This vacant portion of the former Santa Fe rail corridor, seen from the 1400 block of Carleton Street, will be transformed into a city park. Credit: Nico Savidge/Berkeleyside
A strip of a former rail line through Southwest Berkeley will be transformed this year into the city’s newest park, boasting community gardens, children’s play areas and a dog park across four long-neglected blocks.
An extensive environmental clean-up for the quarter-mile stretch of the old Santa Fe rail corridor between Blake and Ward streets is set to get underway this spring, Parks Director Scott Ferris told Berkeleyside. That will set the stage for construction of the new park in the summer, which Ferris hopes will wrap up by the end of the year.
Those blocks are the largest remaining undeveloped segments of the line, which once carried freight and passenger trains down the middle of Sacramento Street before veering west, running between houses through West Berkeley and beyond. The city acquired the right-of-way in 1977 and over the decades has cleaned up other pieces of the line, turning them into cherished open spaces such as Strawberry Creek Park, Cedar Rose Park and the West Street bike path.
Residents have long wanted to do the same with the portion between Blake and Ward, which today is a series of fenced-off and overgrown lots, with signs warning people not to enter because of arsenic contamination in the soil.
Plans for the space really got going in 2021, when Berkeley received a $5 million state grant, funded by the 2018 parks and water bond Proposition 68, which will cover most of the cost of remediating the soil and building the park. The project’s total price tag is $8 million, with the rest of the funding coming from Berkeley’s parks tax and general fund, Ferris said. The City Council is expected to award a contract for the remediation later this month, he said.
The park’s northernmost block, along Blake and Acton streets, will be dedicated to community gardens, with a mix of raised and in-ground beds. Ferris said the plots will be managed by a volunteer coordinator from the Ecology Center, like at the city’s other community gardens.
The northernmost block of the new park, between Blake and Parker streets, will hold community garden beds. See more details. Credit: PGAdesign
The next block, across Acton and Parker streets, is made up of the new dog park with separate spaces for what the city terms “active” and “passive” dogs. The rail line today hosts an unofficial dog run, which will go legit with this project.

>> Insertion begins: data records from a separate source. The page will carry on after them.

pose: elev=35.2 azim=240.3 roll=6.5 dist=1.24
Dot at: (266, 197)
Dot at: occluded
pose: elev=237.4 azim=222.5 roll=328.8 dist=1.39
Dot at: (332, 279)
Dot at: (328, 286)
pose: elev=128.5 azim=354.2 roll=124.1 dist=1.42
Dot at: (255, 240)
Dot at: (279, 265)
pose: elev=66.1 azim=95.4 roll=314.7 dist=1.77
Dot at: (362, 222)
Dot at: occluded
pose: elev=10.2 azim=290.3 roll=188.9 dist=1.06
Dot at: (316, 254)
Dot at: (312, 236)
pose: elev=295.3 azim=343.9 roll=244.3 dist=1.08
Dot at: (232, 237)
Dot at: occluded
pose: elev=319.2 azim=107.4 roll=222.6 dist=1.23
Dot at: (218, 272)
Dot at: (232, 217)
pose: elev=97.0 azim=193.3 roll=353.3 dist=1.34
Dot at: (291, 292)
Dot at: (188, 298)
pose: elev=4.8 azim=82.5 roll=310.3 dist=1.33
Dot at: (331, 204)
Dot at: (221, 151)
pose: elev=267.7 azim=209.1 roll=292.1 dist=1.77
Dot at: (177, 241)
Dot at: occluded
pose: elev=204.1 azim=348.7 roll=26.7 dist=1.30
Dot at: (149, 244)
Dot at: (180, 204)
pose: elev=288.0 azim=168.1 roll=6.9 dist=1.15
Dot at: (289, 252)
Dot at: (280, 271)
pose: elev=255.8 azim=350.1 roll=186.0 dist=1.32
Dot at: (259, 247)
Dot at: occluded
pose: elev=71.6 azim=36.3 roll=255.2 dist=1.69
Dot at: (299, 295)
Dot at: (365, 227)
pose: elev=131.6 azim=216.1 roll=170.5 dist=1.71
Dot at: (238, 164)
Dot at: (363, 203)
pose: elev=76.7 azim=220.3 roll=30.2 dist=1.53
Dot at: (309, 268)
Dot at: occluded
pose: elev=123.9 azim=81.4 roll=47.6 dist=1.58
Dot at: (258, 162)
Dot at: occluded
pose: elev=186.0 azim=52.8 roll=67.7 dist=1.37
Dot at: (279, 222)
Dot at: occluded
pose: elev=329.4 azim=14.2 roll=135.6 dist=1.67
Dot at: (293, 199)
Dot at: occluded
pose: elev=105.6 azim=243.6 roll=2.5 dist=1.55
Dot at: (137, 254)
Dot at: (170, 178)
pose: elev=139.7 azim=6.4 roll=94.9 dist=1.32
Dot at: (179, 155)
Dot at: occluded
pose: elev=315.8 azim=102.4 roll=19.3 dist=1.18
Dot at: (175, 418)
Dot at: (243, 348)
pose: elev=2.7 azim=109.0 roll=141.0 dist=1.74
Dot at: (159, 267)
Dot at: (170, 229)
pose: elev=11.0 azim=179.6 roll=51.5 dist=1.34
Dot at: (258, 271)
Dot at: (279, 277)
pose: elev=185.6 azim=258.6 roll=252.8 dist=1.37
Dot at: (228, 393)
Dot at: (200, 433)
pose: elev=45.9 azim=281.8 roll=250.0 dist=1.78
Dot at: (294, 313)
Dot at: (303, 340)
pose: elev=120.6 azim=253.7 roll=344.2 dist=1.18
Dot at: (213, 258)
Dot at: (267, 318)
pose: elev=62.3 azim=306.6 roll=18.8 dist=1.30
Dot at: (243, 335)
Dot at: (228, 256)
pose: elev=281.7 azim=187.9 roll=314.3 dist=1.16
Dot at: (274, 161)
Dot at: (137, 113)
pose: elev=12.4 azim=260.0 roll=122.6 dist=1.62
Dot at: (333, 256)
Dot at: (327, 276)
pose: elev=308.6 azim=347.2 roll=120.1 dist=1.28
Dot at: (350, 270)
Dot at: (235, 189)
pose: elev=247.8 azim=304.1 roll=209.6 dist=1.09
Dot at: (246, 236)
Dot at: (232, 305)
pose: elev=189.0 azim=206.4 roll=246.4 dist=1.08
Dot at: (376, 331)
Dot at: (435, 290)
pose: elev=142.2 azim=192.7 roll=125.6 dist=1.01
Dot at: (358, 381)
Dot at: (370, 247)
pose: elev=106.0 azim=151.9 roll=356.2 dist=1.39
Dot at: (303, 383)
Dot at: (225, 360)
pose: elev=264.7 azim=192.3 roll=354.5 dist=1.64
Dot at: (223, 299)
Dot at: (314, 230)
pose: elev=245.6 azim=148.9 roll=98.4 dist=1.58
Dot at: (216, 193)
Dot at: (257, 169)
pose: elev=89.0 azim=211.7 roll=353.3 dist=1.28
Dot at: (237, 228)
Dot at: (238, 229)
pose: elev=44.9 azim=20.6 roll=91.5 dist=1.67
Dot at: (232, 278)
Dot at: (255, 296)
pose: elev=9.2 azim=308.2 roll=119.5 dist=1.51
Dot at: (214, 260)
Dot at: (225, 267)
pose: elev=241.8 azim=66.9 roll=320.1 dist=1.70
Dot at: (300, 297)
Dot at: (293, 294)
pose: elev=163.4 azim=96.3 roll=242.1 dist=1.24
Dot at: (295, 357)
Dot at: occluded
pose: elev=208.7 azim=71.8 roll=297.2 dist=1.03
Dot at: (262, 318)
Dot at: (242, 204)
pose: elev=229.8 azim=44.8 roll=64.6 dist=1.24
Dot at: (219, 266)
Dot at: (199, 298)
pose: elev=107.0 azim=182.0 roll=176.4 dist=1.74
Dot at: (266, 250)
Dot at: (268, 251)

Two new dog play areas will replace what is now an unofficial dog run. See more details. Credit: PGAdesign
Just across Carleton Street is a block where kids can get their energy out, with wooden play structures and a track for children to ride scooters and bikes.
The park includes new play areas for children. See more details. Credit: PGAdesign
Finally, across Derby Street, another farming-centric block will have more community garden space and an “outdoor classroom” the city envisions being used for “listening and hands-on learning.” Berkeley plans to partner with “youth-centered” nonprofit organizations to manage that garden, Ferris said.
The southernmost block will include more gardens and an “outdoor classroom.” See more details. Credit: PGAdesign
Several picnic tables and other seating areas will be scattered through the park as well, according to design plans.
The open space has not yet been named, Ferris said, though the city’s Parks, Recreation and Waterfront Commission is working on a recommendation.
West Berkeley Councilmember Terry Taplin said he is most excited for the opening of the new dog park, since residents have been asking for one in the neighborhood for a long time. And after the city lost a $1 million federal grant that funded a program to plant trees in South and West Berkeley amid cutbacks by the Trump administration last year, Taplin said it’s all the more critical to “deepen our investment” in the historically disadvantaged area.
“I think it’s really important, as we continue building housing, to also increase access to urban green space — especially in neighborhoods like South Berkeley,” he said.